Images from his grandmother’s home establish something of the ethos of an urban community in which “all the incompatible states of Europe were pressed together” and then lead toward a more recent time when the swirl in a liqueur glass in a Czech restaurant connects the past to the recent present when the narrator and his girlfriend, Kate, have begun to spend time together for drinks after work. The restaurant has been designed to give the residents of the neighborhood a touch of their origins in Europe, and an older waiter’s continental charm encourages the romantic aura that is gradually enveloping the young couple.

The story shifts at this point to the immediate present on the narrator’s twenty-second birthday, a warm spring day in May. To celebrate, he orders champagne and oysters, a conspicuously upscale and flamboyant choice in contrast to the standard fare—sausage and potatoes—on the menu at the Pilsen. The spirit of the occasion arouses the emotions of the couple, and instead of ordering dinner, they leave the premises to find a suitable location for a more intensely intimate evening. Because the narrator shares an apartment and Kate lives in a suburb north of the city, they head toward a local park, but when they discover that the gate is locked, they board the last express train to Evanston. There are no seats available, and the couple, finding the conductor’s compartment empty, enter the small enclosure and shut the door.

As the train rushes through the city, the couple embrace, their bodies moving in a rhythm that is accentuated by the motion of the train. An aura of eros envelops them, and the powerful emotional reaction of the narrator is conveyed through a series of familiar landmarks that he recognizes from many previous rides along this track. Past experience and a vision of a possible future blend in a moment of heightened awareness.

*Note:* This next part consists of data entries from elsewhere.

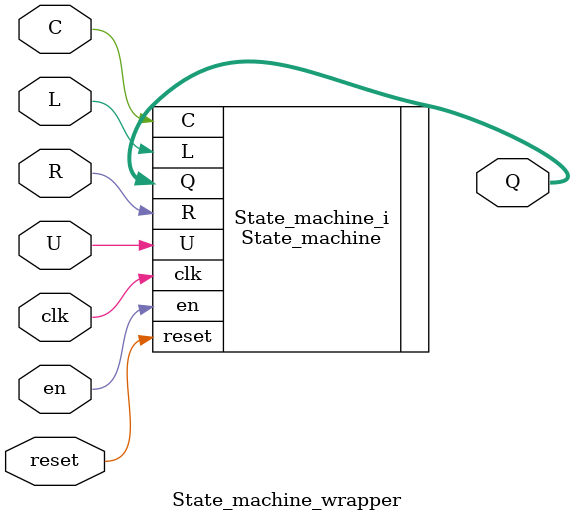
<source format=v>
`timescale 1 ps / 1 ps

module State_machine_wrapper
   (C,
    L,
    Q,
    R,
    U,
    clk,
    en,
    reset);
  input C;
  input L;
  output [1:0]Q;
  input R;
  input U;
  input clk;
  input en;
  input reset;

  wire C;
  wire L;
  wire [1:0]Q;
  wire R;
  wire U;
  wire clk;
  wire en;
  wire reset;

  State_machine State_machine_i
       (.C(C),
        .L(L),
        .Q(Q),
        .R(R),
        .U(U),
        .clk(clk),
        .en(en),
        .reset(reset));
endmodule

</source>
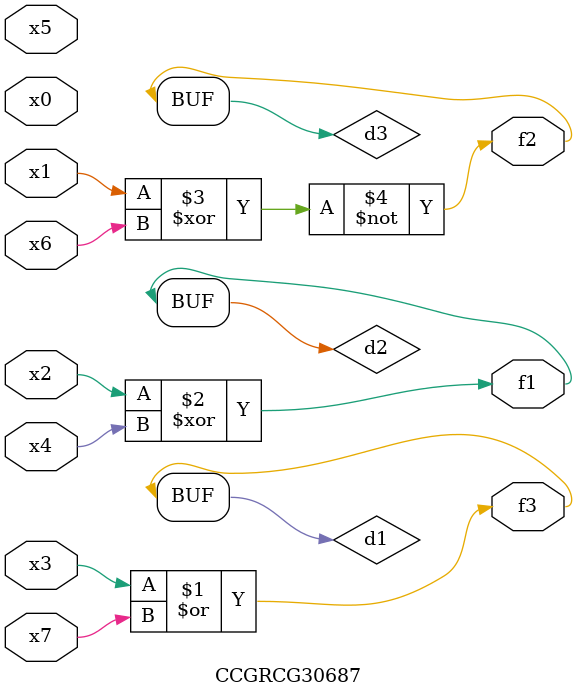
<source format=v>
module CCGRCG30687(
	input x0, x1, x2, x3, x4, x5, x6, x7,
	output f1, f2, f3
);

	wire d1, d2, d3;

	or (d1, x3, x7);
	xor (d2, x2, x4);
	xnor (d3, x1, x6);
	assign f1 = d2;
	assign f2 = d3;
	assign f3 = d1;
endmodule

</source>
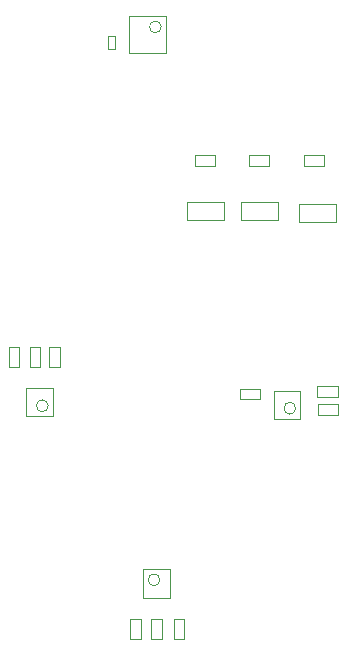
<source format=gbr>
%TF.GenerationSoftware,Altium Limited,Altium Designer,19.1.5 (86)*%
G04 Layer_Color=32768*
%FSLAX26Y26*%
%MOIN*%
%TF.FileFunction,Other,Assembly_Bottom*%
%TF.Part,Single*%
G01*
G75*
%TA.AperFunction,NonConductor*%
%ADD47C,0.003937*%
D47*
X2555276Y2496319D02*
G03*
X2555276Y2496319I-19685J0D01*
G01*
X2178543Y1233189D02*
G03*
X2178543Y1233189I-19685J0D01*
G01*
X2550827Y653032D02*
G03*
X2550827Y653032I-19685J0D01*
G01*
X3003543Y1225106D02*
G03*
X3003543Y1225106I-19685J0D01*
G01*
X2448976Y2409705D02*
X2571024D01*
X2448976Y2531752D02*
X2571024D01*
X2448976Y2409705D02*
Y2531752D01*
X2571024Y2409705D02*
Y2531752D01*
X2047284Y1428976D02*
X2082717D01*
X2047284Y1362047D02*
X2082717D01*
X2047284D02*
Y1428976D01*
X2082717Y1362047D02*
Y1428976D01*
X3097801Y2032283D02*
Y2067716D01*
X3030872Y2032283D02*
Y2067716D01*
X3097801D01*
X3030872Y2032283D02*
X3097801D01*
X2117284Y1428465D02*
X2152717D01*
X2117284Y1361535D02*
X2152717D01*
X2117284D02*
Y1428465D01*
X2152717Y1361535D02*
Y1428465D01*
X2182284D02*
X2217717D01*
X2182284Y1361535D02*
X2217717D01*
X2182284D02*
Y1428465D01*
X2217717Y1361535D02*
Y1428465D01*
X2597283Y456535D02*
X2632716D01*
X2597283Y523465D02*
X2632716D01*
Y456535D02*
Y523465D01*
X2597283Y456535D02*
Y523465D01*
X2913976Y2032283D02*
Y2067716D01*
X2847047Y2032283D02*
Y2067716D01*
X2913976D01*
X2847047Y2032283D02*
X2913976D01*
X2522283Y456535D02*
X2557716D01*
X2522283Y523465D02*
X2557716D01*
Y456535D02*
Y523465D01*
X2522283Y456535D02*
Y523465D01*
X2452283Y456535D02*
X2487716D01*
X2452283Y523465D02*
X2487716D01*
Y456535D02*
Y523465D01*
X2452283Y456535D02*
Y523465D01*
X2736063Y2032283D02*
Y2067716D01*
X2669134Y2032283D02*
Y2067716D01*
X2736063D01*
X2669134Y2032283D02*
X2736063D01*
X2816535Y1255421D02*
Y1290854D01*
X2883465Y1255421D02*
Y1290854D01*
X2816535Y1255421D02*
X2883465D01*
X2816535Y1290854D02*
X2883465D01*
X3142953Y1263504D02*
Y1298937D01*
X3076024Y1263504D02*
Y1298937D01*
X3142953D01*
X3076024Y1263504D02*
X3142953D01*
X3143465Y1202283D02*
Y1237716D01*
X3076535Y1202283D02*
Y1237716D01*
X3143465D01*
X3076535Y1202283D02*
X3143465D01*
X3015390Y1906220D02*
X3138225D01*
X3015390Y1847165D02*
X3138225D01*
X3015390D02*
Y1906220D01*
X3138225Y1847165D02*
Y1906220D01*
X2821181Y1911220D02*
X2944016D01*
X2821181Y1852165D02*
X2944016D01*
X2821181D02*
Y1911220D01*
X2944016Y1852165D02*
Y1911220D01*
X2641181D02*
X2764016D01*
X2641181Y1852165D02*
X2764016D01*
X2641181D02*
Y1911220D01*
X2764016Y1852165D02*
Y1911220D01*
X2105709Y1197756D02*
Y1292244D01*
X2194291Y1197756D02*
Y1292244D01*
X2105709D02*
X2194291D01*
X2105709Y1197756D02*
X2194291D01*
X2584291Y593976D02*
Y688465D01*
X2495709Y593976D02*
Y688465D01*
Y593976D02*
X2584291D01*
X2495709Y688465D02*
X2584291D01*
X2930709Y1189673D02*
Y1284161D01*
X3019291Y1189673D02*
Y1284161D01*
X2930709D02*
X3019291D01*
X2930709Y1189673D02*
X3019291D01*
X2378189Y2423347D02*
X2401811D01*
X2378189Y2466654D02*
X2401811D01*
Y2423347D02*
Y2466654D01*
X2378189Y2423347D02*
Y2466654D01*
%TF.MD5,d1627d7703b4311d37871ac6b0af0728*%
M02*

</source>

In the aftermath of the passionate encounter, the narrator begins to notice the faces of passengers on the platform as the express train slows down while passing through local stations. His senses sharpened by his involvement with Kate, he has a moment of brief and temporary insight about the character of the people he sees. In particular, his attention is caught by a sixteen-year-old high school boy, who grins when he sees the couple and starts to wave at them. The narrator falls into a comfortable reverie in which all the images of the ride blend and blur into a mood of lassitude, but the image of “that arrested wave” stays with him. It induces a reflective recapitulation of his life through the past half-dozen years, and as the story concludes, the narrator remembers how he stood on the station in similar fashion, his life and future open but uncertain, eager for some sign of life’s bounty. His last thought is that he would “have loved seeing someone like us streaming by.”